Antoinette V. Scott (born March 5, 1970) is an American nurse and soldier who is the first female resident of the District of Columbia to receive a Purple Heart. She earned the award for her service during Operation Iraqi Freedom, where she drove her team to safety after she was wounded in an attack by an improvised explosive device. She is an activist for DC Statehood.

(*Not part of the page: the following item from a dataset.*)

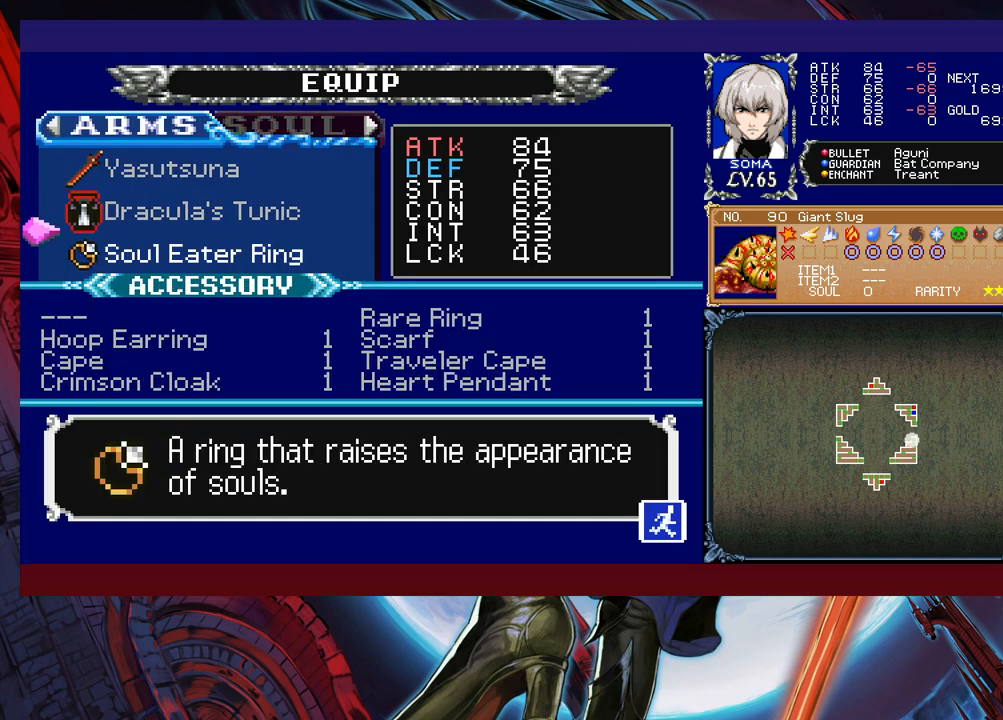
{"buttons": [], "left_stick": "down", "events": [[67, "left_stick", "center"], [100, "A", "down"], [217, "A", "up"], [400, "left_stick", "right"], [500, "left_stick", "down"]]}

==Early life and education==
Scott was born at Walter Reed Army Medical Center and attended Dunbar High School. After high school, she pursued a nursing career, first training at a vocational school and graduating among the top in her class.

==Career==
Scott worked at DC General Hospital for 12 years. In 1996, she enlisted in the DC Army National Guard. She was deployed to Iraq in 2003 as part of Operation Iraqi Freedom. After leaving service, Scott works as a financial analyst.

==Service==
On November 14, 2003, Scott was serving in the 547th Transportation Unit and responsible for moving eight fellow soldiers to Baghdad International Airport. While driving a five-ton vehicle, an improvised explosive device exploded and damaged the vehicle and wounded Scott. She suffered wounds to her face by shrapnel, broke her jaw and main cerebral blood vessel. Despite the attack and her injuries, she kept the vehicle moving and brought her fellow servicemen to safety before she received any medical attention for the traumatic brain injury she suffered. She severed the main blood vessel to her brain, for which she received 59 stitches.

On March 30, 2016, the D.C. Council passed the Antoinette Scott Recognition Resolution of 2016 recognizing Scott for her service. She is an activist for D.C. Statehood and outspoken about how she has no Congressional representation despite her military service.

==Personal life==
Scott is a mother of four daughters and married to her husband Donahue Scott.